Mr. Salcedo wasn’t looking for a brand name or a place with Division I sports, but for “a place where hard work would convert directly into opportunity,” he says. His CollegePoint adviser worked with him over the phone into the night on his college essays. “It was a game-changer. It was the first time I felt like somebody truly cared about me getting into a college that would give me the opportunity I wanted to have,” he says.
Ten weeks into his college experience, he’s thinking about majoring in neuroscience, earning both an MD and a PhD, and then using his talents in neighborhoods where people have a lot of health problems.
“If you have the power to change the world and are being given a lot of tools … it’s a waste not to want to do something great and perhaps help people in a situation similar to the one you came from,” he says.
Schools in the Coalition for Access, Affordability, and Success have made 300 recruiting visits to low-resourced high schools on a list provided by first lady Michelle Obama’s Reach Higher initiative, which encourages all students to pursue some form of education beyond high school.
The University of Florida, which is part of the coalition, this fall became the first to use the coalition's new application exclusively for undergraduate admissions. The number of applicants went up by 16 percent, and the number of low-income fee waiver applications went up by 153 percent, to about 8,000, says Zina Evans, vice president for enrollment management.
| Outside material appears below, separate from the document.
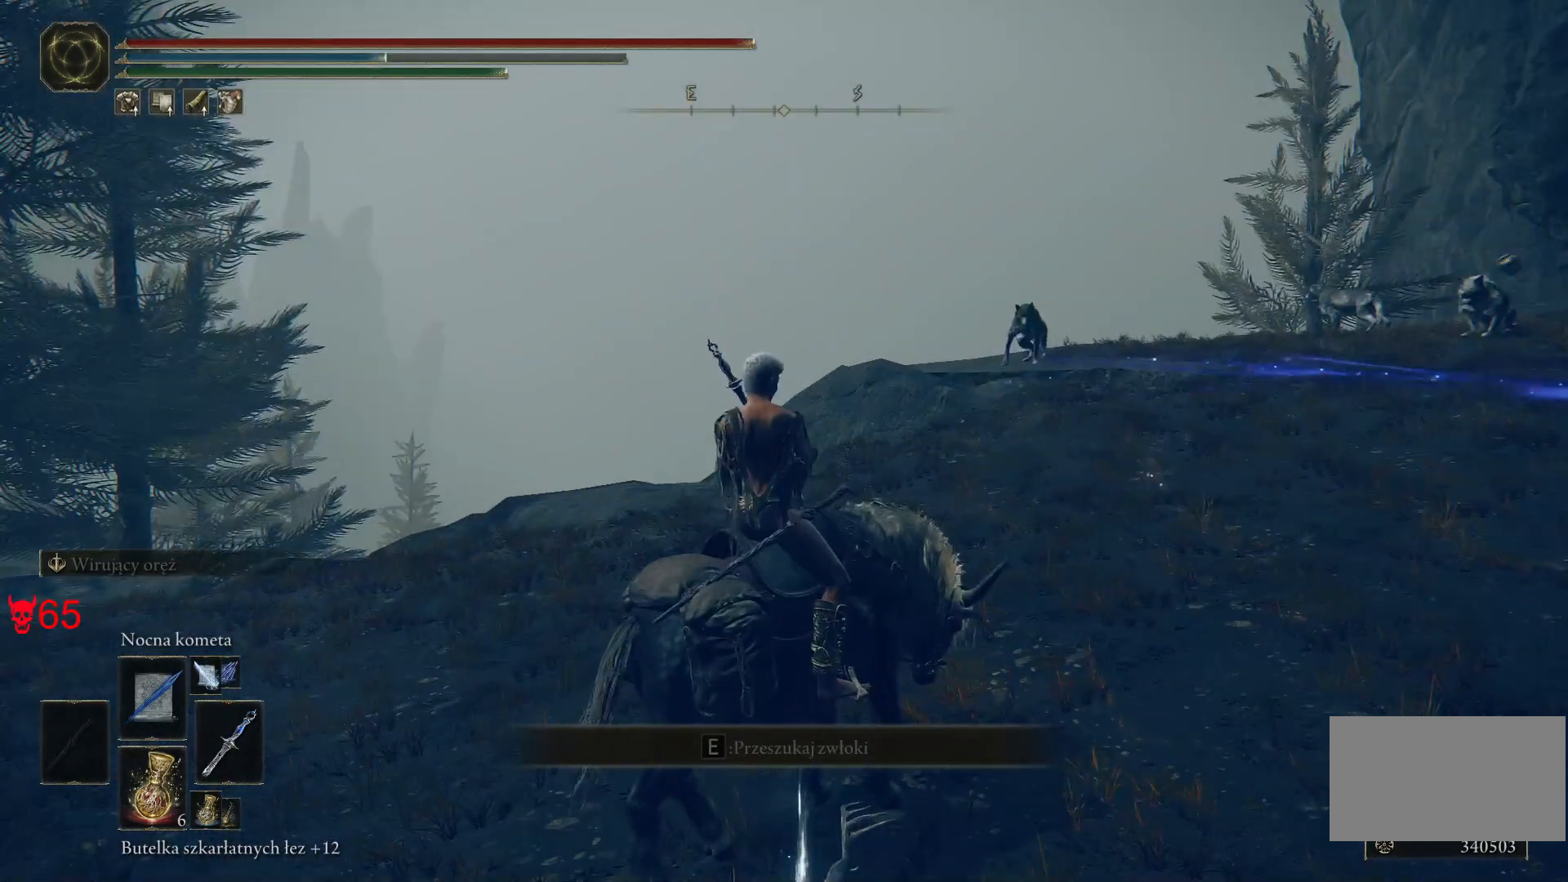
{"keys": [], "mouse": ["left"], "events": [[200, "mouse_wheel", "down"], [200, "w", "up"], [283, "mouse_wheel", "up"], [433, "mouse_left", "down"]]}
Students seemed able to work through the system on their own, and did not call for a lot of assistance, she says. And in the future, features such as a virtual “locker,” where students can store evidence of their achievements, should open up innovative ways for colleges to learn more about their increasingly diverse applicant pool.
Mr. Levy says that when he led New York City schools, he used to think poor kids who were really smart could write their own ticket to college. He found that too often, they were ignored.
If that continues, it’s a detriment to the nation, he says, because “the creatives who invent new businesses are often those who started out scrappy and are trying to change the world.”